Roberts may need their help. Stories this week suggested Comcast might be interested in buying all or part of Warner Bros. Discovery, a deal that would require government approval.

White House cannot be ‘a museum to the past’

The Post’s editorial last weekend was eye-opening, even for a section that has taken a conservative turn following Bezos’ direction that it concentrate on defending personal liberties and the free market. The Oct. 25 editorial was unsigned, which indicates that it is the newspaper’s official position, and was titled “In Defense of the White House ballroom.”

The Post said the ballroom is a necessary addition and although Trump is pursuing it “in the most jarring manner possible,” it would not have gotten done in his term if he went through a traditional approval process.

“The White House cannot simply be a museum to the past,” the Post wrote. “Like America, it must evolve with the times to maintain its greatness. Strong leaders reject calcification. In that way, Trump’s undertaking is a shot across the bow at NIMBYs everywhere.”

In sharing a copy of the editorial on social media, White House press secretary Karoline Leavitt wrote that it was the “first dose of common sense I’ve seen from the legacy media on this story.”

The New York Times, by contrast, has not taken an editorial stand either for or against the project. It has run a handful of opinion columns: Ross Douthat called Trump’s move necessary considering potential red tape, while Maureen Dowd said it was an “unsanctioned, ahistoric, abominable destruction of the East Wing.”

In a social media post later Saturday, Columbia University journalism professor Bill Grueskin noted the absence of any mention of Bezos in the Post editorial” and said he wrote to a Post spokeswoman about it. In a “stealth edit” that Grueskin said didn’t include any explanation, a paragraph was added the next day about the private donors, including Amazon. “Amazon founder Jeff Bezos owns The Post,” the newspaper said.

The Post had no comment on the issue, spokeswoman Olivia Petersen said on Sunday.

In a story this past week, NPR reported that the ballroom editorial was one of three that the Post had written in the previous two weeks on a matter in which Bezos had a financial or corporate interest without noting his personal stakes.

In a public appearance last December, Bezos acknowledged that he was a “terrible owner” for the Post from the point of view of appearances of conflict. “A pure newspaper owner who only owned a newspaper and did nothing else would probably be, from that point of view, a much better owner,” the Amazon founder said.
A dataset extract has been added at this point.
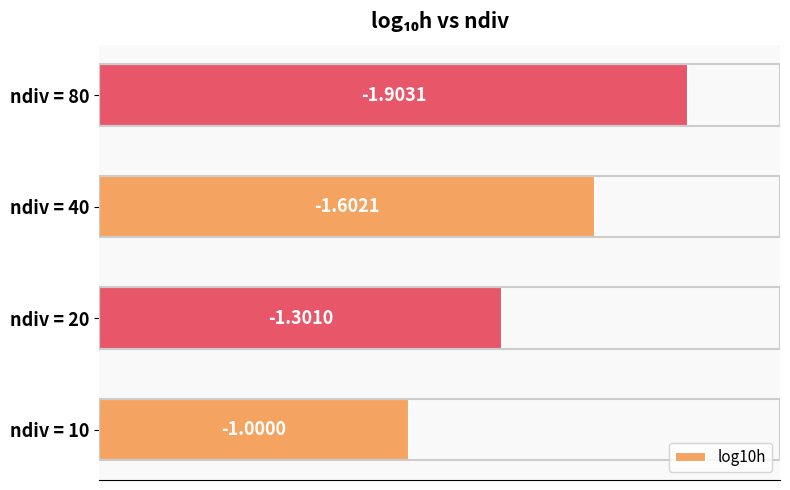

What is the difference between the second highest and minimum values?

0.6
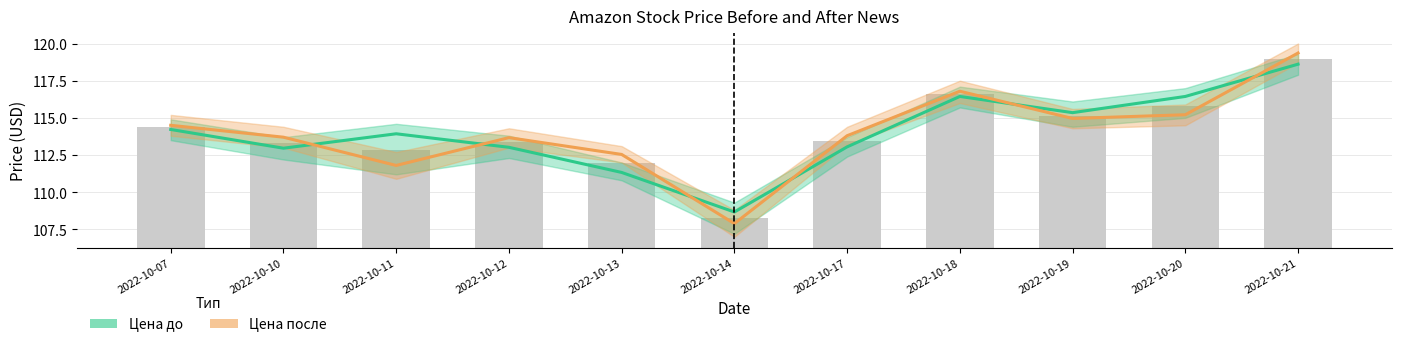

Reading left to right, extract all data points from this chart.

Цена до: 114.2	113.0	113.9	113.0	111.3	108.7	113.0	116.4	115.3	116.4	118.6
Цена после: 114.5	113.7	111.8	113.7	112.5	107.9	113.8	116.8	115.0	115.2	119.4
Grueskin, in an interview, said Bezos had every right as an owner to influence the Post’s editorial policy. But he said it was important for readers to know his involvement in the East Wing story. They may reject the editorial because of the conflict, he said, or conclude that “the editorial is so well-argued, I put a lot of credibility into what I just read.”

Bauder writes for the Associated Press.